TEXT SEGMENT START

Oct. 24, 2012 - Issue #888: Winter Guide 2012
Directed by Ed Roy
Catalyst Theatre, $15 – $25
Agokwe (pronounced a-go-kway) is the Ojibwe word meaning two-spirited, or, in a quite literal translation, "within the man there is a woman." Agokwe the play, based on the life of its creator/performer, Waawaate Fobister, follows such a person growing up on the reserve, young and feeling those first sparkling pangs of love with a boy despite the homophobic bent of the wider culture at hand, channeling that young love and hearbreak through a rarely explored cultural prism.
"It started off with Waawaate having a couple of monologues that he began with," explains director Ed Roy, on speakerphone alongside Fobister from Toronto. "He had a couple of characters he was interested in exploring, and he knew he wanted to explore an aspect of his own life. So, in working together, I helped draw out the other characters that were lying in wait to help tell the story."
Though it's nestled in a cultural framework, the heart of its story has proven very capable of resonating beyond those cultural borders. The show first debuted back in 2008 to mass acclaim, eventually taking six Dora awards in Toronto in 2009. It's coming through Edmonton courtesy of Workshop West, on a tour spanning from Toronto to Whitehorse.

TEXT SEGMENT END
RAW DATA START

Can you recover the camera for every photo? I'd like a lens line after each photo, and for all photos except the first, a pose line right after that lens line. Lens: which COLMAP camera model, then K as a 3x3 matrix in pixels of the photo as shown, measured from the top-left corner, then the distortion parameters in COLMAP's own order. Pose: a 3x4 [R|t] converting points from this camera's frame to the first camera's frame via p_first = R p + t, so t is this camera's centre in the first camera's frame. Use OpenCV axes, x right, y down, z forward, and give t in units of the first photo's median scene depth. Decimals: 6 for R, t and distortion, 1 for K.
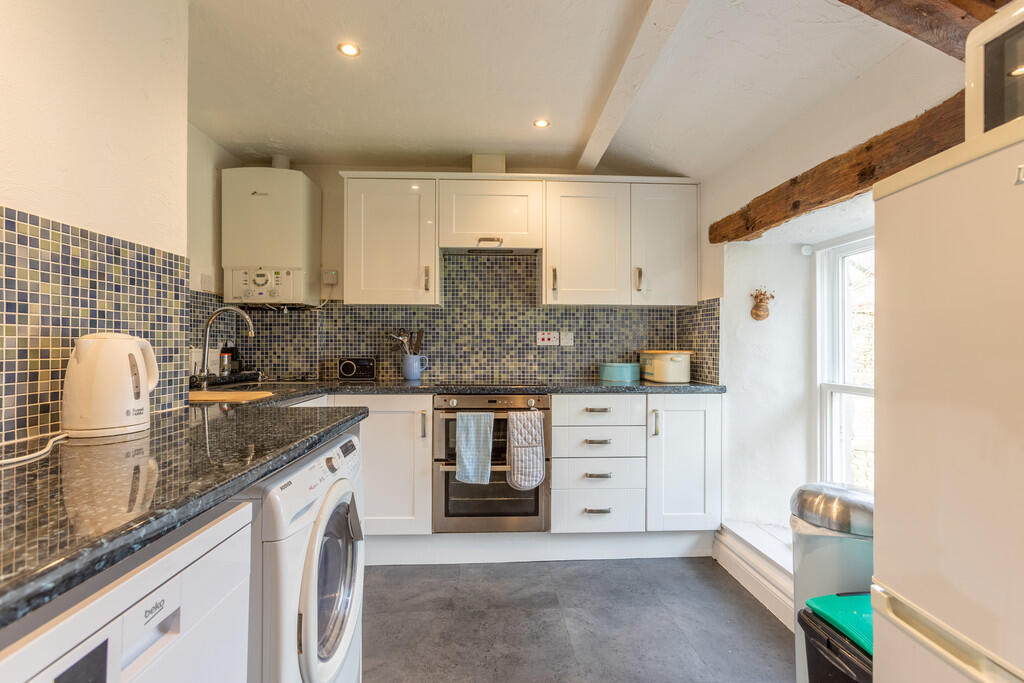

RAW DATA END

EXERCISE SET ::
1 - In the Agokwe preview, condense the paragraph beginning "Though it's nestled in a cultural framework" into a shorter version that keeps its main facts.
2 - Edit the Agokwe preview: reproduce the part that opens with the words containing "Oct. 24, 2012" and closes with "explored cultural prism.", substituting "reservation" for "reserve".

ANSWERS FOR THIS EXERCISE ::
1 - Though rooted in its culture, the story resonates beyond those borders. The show debuted in 2008 to wide acclaim and won six Dora awards in Toronto in 2009. Workshop West is bringing it to Edmonton on a tour from Toronto to Whitehorse.

2 -
Oct. 24, 2012 - Issue #888: Winter Guide 2012
Directed by Ed Roy
Catalyst Theatre, $15 – $25
Agokwe (pronounced a-go-kway) is the Ojibwe word meaning two-spirited, or, in a quite literal translation, "within the man there is a woman." Agokwe the play, based on the life of its creator/performer, Waawaate Fobister, follows such a person growing up on the reservation, young and feeling those first sparkling pangs of love with a boy despite the homophobic bent of the wider culture at hand, channeling that young love and hearbreak through a rarely explored cultural prism.